The impatience of Cedric had been rather enhanced than diminished by his confinement. He walked from one end of the hall to the other, with the attitude of one who advances to charge an enemy, or to storm the breach of a beleaguered place, sometimes ejaculating to himself, sometimes addressing Athelstane, who stoutly and stoically awaited the issue of the adventure, digesting, in the meantime, with great composure, the liberal meal which he had made at noon, and not greatly interesting himself about the duration of his captivity, which he concluded, would, like all earthly evils, find an end in Heaven's good time.

"'Pax vobiscum'," said the Jester, entering the apartment; "the blessing of St Dunstan, St Dennis, St Duthoc, and all other saints whatsoever, be upon ye and about ye."

"Enter freely," answered Cedric to the supposed friar; "with what intent art thou come hither?"

"To bid you prepare yourselves for death," answered the Jester.

"It is impossible!" replied Cedric, starting. "Fearless and wicked as they are, they dare not attempt such open and gratuitous cruelty!"

"Alas!" said the Jester, "to restrain them by their sense of humanity, is the same as to stop a runaway horse with a bridle of silk thread.

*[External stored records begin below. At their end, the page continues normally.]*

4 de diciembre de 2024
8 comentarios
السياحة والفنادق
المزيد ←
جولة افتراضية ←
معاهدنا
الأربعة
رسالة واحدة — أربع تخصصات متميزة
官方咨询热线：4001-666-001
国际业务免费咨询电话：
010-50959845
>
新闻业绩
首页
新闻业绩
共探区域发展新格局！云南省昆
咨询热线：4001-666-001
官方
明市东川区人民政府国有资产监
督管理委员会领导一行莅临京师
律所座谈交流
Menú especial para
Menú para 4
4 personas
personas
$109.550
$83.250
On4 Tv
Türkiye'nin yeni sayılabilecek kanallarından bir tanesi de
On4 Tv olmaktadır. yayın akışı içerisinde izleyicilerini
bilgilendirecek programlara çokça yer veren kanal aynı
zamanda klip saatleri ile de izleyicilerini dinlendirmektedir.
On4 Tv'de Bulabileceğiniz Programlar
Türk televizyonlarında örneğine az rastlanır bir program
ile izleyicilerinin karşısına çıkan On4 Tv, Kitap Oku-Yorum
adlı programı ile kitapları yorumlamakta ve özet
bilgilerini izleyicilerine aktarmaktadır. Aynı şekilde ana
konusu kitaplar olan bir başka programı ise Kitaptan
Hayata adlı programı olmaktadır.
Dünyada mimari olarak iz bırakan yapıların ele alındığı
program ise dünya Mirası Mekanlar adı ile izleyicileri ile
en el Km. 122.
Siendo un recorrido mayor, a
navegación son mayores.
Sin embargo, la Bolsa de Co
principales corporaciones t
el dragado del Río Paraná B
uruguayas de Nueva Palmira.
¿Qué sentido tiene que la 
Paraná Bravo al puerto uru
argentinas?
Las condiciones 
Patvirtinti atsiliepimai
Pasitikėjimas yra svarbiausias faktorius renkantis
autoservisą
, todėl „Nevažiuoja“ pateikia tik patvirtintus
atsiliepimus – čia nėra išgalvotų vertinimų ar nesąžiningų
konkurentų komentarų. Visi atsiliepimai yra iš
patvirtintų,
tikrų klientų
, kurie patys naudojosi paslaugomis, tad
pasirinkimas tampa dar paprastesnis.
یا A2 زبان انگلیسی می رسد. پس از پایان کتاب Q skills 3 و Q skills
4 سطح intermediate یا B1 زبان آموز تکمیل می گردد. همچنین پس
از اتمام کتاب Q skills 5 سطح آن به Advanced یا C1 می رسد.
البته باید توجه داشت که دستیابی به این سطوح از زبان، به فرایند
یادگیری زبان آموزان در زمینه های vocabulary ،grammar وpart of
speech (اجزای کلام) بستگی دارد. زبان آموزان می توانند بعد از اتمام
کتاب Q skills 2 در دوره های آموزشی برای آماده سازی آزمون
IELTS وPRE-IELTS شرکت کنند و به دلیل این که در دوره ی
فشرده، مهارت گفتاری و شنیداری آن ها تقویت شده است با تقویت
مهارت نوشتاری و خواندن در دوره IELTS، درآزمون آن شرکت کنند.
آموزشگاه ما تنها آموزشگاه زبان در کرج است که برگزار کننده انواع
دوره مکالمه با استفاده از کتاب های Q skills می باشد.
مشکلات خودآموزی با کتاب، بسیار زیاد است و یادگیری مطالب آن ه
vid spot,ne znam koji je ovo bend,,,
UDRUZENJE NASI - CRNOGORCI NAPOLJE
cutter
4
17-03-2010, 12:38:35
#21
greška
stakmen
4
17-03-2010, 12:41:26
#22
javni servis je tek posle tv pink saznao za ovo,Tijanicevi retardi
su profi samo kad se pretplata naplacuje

Bethink thee, therefore, noble Cedric, and you also, gallant Athelstane, what crimes you have committed in the flesh; for this very day will ye be called to answer at a higher tribunal."

"Hearest thou this, Athelstane?" said Cedric; "we must rouse up our hearts to this last action, since better it is we should die like men, than live like slaves."

"I am ready," answered Athelstane, "to stand the worst of their malice, and shall walk to my death with as much composure as ever I did to my dinner."

"Let us then unto our holy gear, father," said Cedric.

"Wait yet a moment, good uncle," said the Jester, in his natural tone; "better look long before you leap in the dark."

"By my faith," said Cedric, "I should know that voice!"

"It is that of your trusty slave and jester," answered Wamba, throwing back his cowl. "Had you taken a fool's advice formerly, you would not have been here at all. Take a fool's advice now, and you will not be here long."

"How mean'st thou, knave?" answered the Saxon.

"Even thus," replied Wamba; "take thou this frock and cord, which are all the orders I ever had, and march quietly out of the castle, leaving me your cloak and girdle to take the long leap in thy stead."

"Leave thee in my stead!" said Cedric, astonished at the proposal; "why, they would hang thee, my poor knave."

"E'en let them do as they are permitted," said Wamba; "I trust — no disparagement to your birth — that the son of Witless may hang in a chain with as much gravity as the chain hung upon his ancestor the alderman."

"Well, Wamba," answered Cedric, "for one thing will I grant thy request. And that is, if thou wilt make the exchange of garments with Lord Athelstane instead of me."

"No, by St Dunstan," answered Wamba; "there were little reason in that. Good right there is, that the son of Witless should suffer to save the son of Hereward; but little wisdom there were in his dying for the benefit of one whose fathers were strangers to his."

"Villain," said Cedric, "the fathers of Athelstane were monarchs of England!"

"They might be whomsoever they pleased," replied Wamba; "but my neck stands too straight upon my shoulders to have it twisted for their sake. Wherefore, good my master, either take my proffer yourself, or suffer me to leave this dungeon as free as I entered."

"Let the old tree wither," continued Cedric, "so the stately hope of the forest be preserved. Save the noble Athelstane, my trusty Wamba! it is the duty of each who has Saxon blood in his veins. Thou and I will abide together the utmost rage of our injurious oppressors, while he, free and safe, shall arouse the awakened spirits of our countrymen to avenge us."